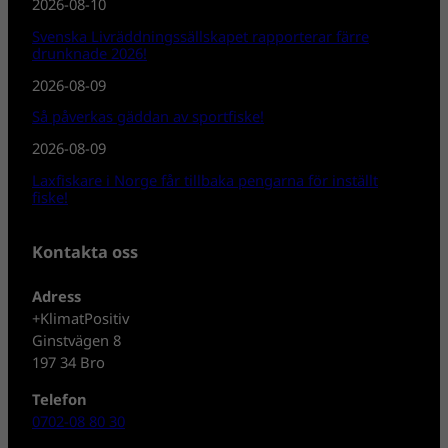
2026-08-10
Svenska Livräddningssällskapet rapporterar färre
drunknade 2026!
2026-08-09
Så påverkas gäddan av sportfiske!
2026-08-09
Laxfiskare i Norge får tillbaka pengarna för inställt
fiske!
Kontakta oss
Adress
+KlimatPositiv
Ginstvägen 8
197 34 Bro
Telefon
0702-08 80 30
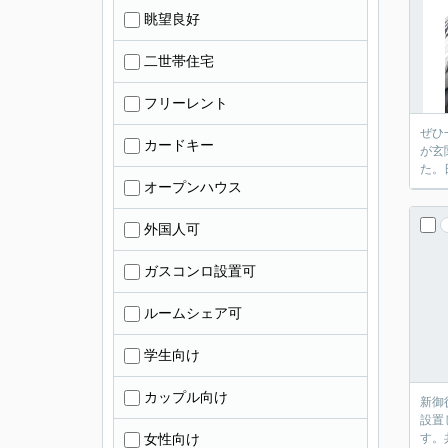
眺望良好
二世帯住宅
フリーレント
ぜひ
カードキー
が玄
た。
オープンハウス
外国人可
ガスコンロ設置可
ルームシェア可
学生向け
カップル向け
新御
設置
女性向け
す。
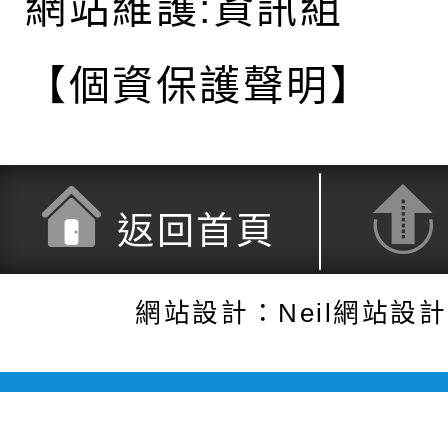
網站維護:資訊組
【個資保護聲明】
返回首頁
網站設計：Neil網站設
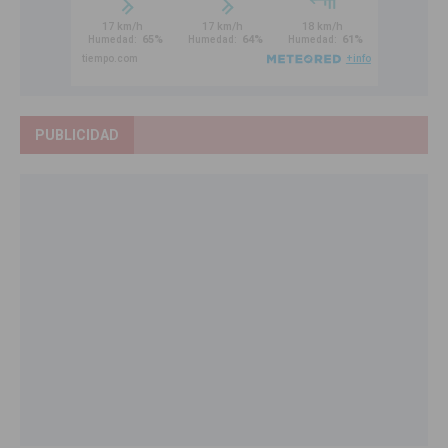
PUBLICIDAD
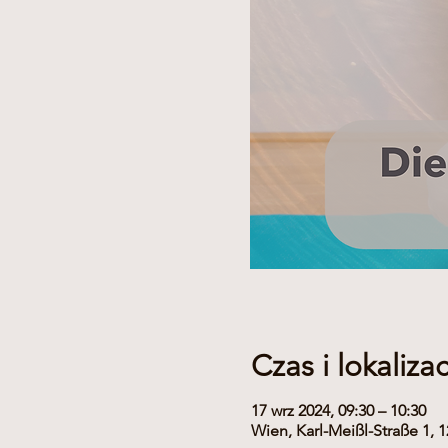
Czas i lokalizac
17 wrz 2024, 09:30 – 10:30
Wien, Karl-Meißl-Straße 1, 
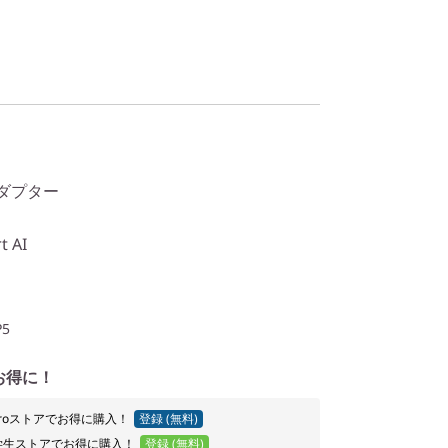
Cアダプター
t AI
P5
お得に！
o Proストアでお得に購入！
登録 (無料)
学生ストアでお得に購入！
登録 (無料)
-*-*-
You are asked to output the records precisely as they appear, minus any pictures.

2026-08-10
Svenska Livräddningssällskapet rapporterar färre
drunknade 2026!
2026-08-09
Så påverkas gäddan av sportfiske!
2026-08-09
Laxfiskare i Norge får tillbaka pengarna för inställt
fiske!
Kontakta oss
Adress
+KlimatPositiv
Ginstvägen 8
197 34 Bro
Telefon
0702-08 80 30
眺望良好
二世帯住宅
フリーレント
ぜひ
カードキー
が玄
た。
オープンハウス
外国人可
ガスコンロ設置可
ルームシェア可
学生向け
カップル向け
新御
設置
女性向け
す。
網站維護:資訊組
【個資保護聲明】
返回首頁
網站設計：Neil網站設
PUBLICIDAD
Czas i lokalizac
17 wrz 2024, 09:30 – 10:30
Wien, Karl-Meißl-Straße 1, 
Cアダプター
t AI
P5
お得に！
o Proストアでお得に購入！
登録 (無料)
学生ストアでお得に購入！
登録 (無料)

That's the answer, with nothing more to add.